(EXTRACTED MATERIAL begins)
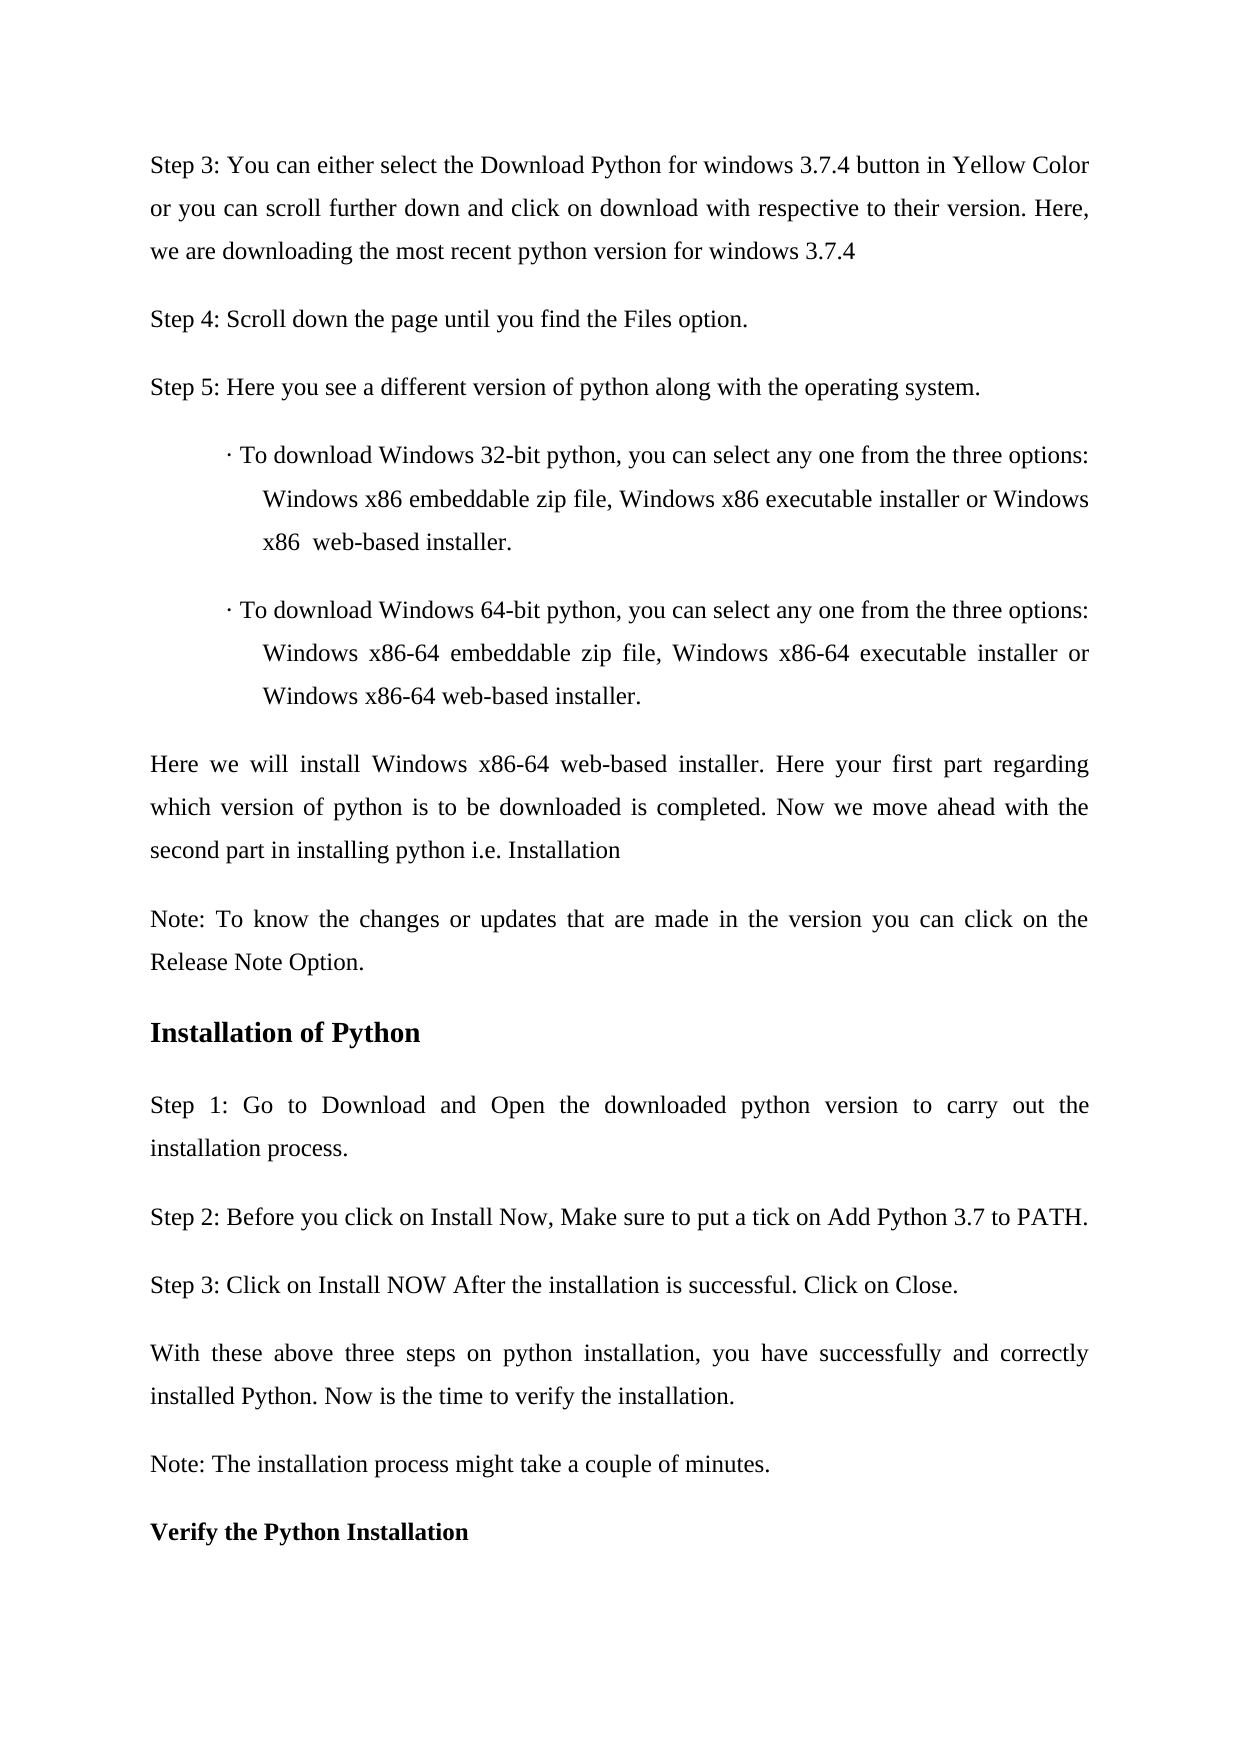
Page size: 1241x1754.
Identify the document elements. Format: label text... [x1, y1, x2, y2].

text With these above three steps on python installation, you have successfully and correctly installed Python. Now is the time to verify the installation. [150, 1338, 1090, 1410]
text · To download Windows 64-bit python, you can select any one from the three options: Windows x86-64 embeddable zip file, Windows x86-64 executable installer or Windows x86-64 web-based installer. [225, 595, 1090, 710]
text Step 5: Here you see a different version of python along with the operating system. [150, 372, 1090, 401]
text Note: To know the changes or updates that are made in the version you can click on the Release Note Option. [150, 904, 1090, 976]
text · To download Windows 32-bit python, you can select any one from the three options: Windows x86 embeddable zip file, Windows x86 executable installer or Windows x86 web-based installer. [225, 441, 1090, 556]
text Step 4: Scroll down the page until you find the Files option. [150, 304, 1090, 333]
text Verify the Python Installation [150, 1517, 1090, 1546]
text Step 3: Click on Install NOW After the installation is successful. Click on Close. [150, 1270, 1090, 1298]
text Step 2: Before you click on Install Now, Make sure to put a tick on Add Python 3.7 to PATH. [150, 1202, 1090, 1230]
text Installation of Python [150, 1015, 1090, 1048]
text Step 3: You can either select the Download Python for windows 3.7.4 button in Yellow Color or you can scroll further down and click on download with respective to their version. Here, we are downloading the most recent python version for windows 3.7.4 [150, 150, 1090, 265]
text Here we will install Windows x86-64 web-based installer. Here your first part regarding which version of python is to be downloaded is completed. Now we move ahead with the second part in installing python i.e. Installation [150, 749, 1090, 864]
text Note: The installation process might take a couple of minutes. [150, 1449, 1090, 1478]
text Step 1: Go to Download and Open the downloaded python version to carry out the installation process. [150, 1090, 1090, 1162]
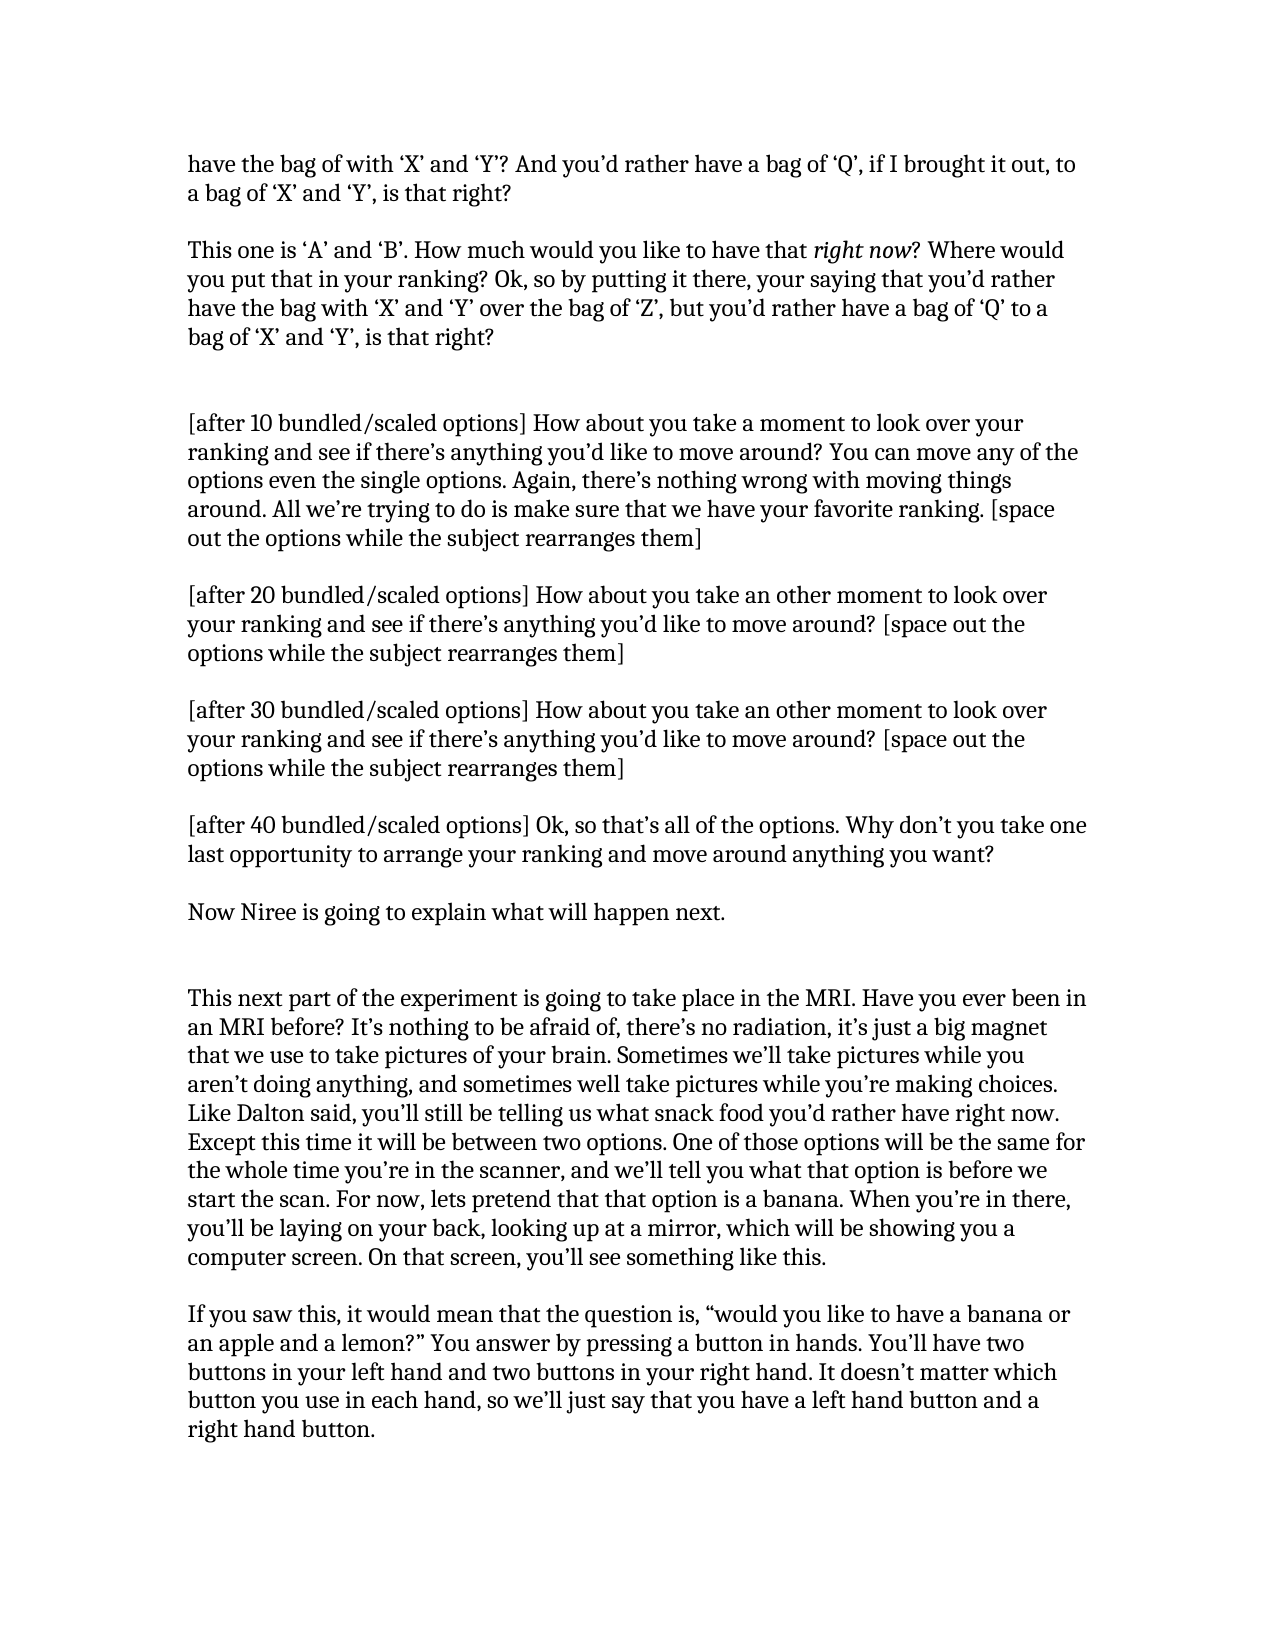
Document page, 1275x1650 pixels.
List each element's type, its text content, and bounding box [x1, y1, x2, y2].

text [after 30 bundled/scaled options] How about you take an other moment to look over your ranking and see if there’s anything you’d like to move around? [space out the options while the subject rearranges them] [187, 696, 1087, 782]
(EXTRACTED MATERIAL ends)
### INSTRUCTION
Would you retype the lines of the data above, from the one holding "List each element's" through its final line, exactly and without adding any other line?

### SOLUTION TO THIS TASK
List each element's type, its text content, and bounding box [x1, y1, x2, y2].

text [after 30 bundled/scaled options] How about you take an other moment to look over your ranking and see if there’s anything you’d like to move around? [space out the options while the subject rearranges them] [187, 696, 1087, 782]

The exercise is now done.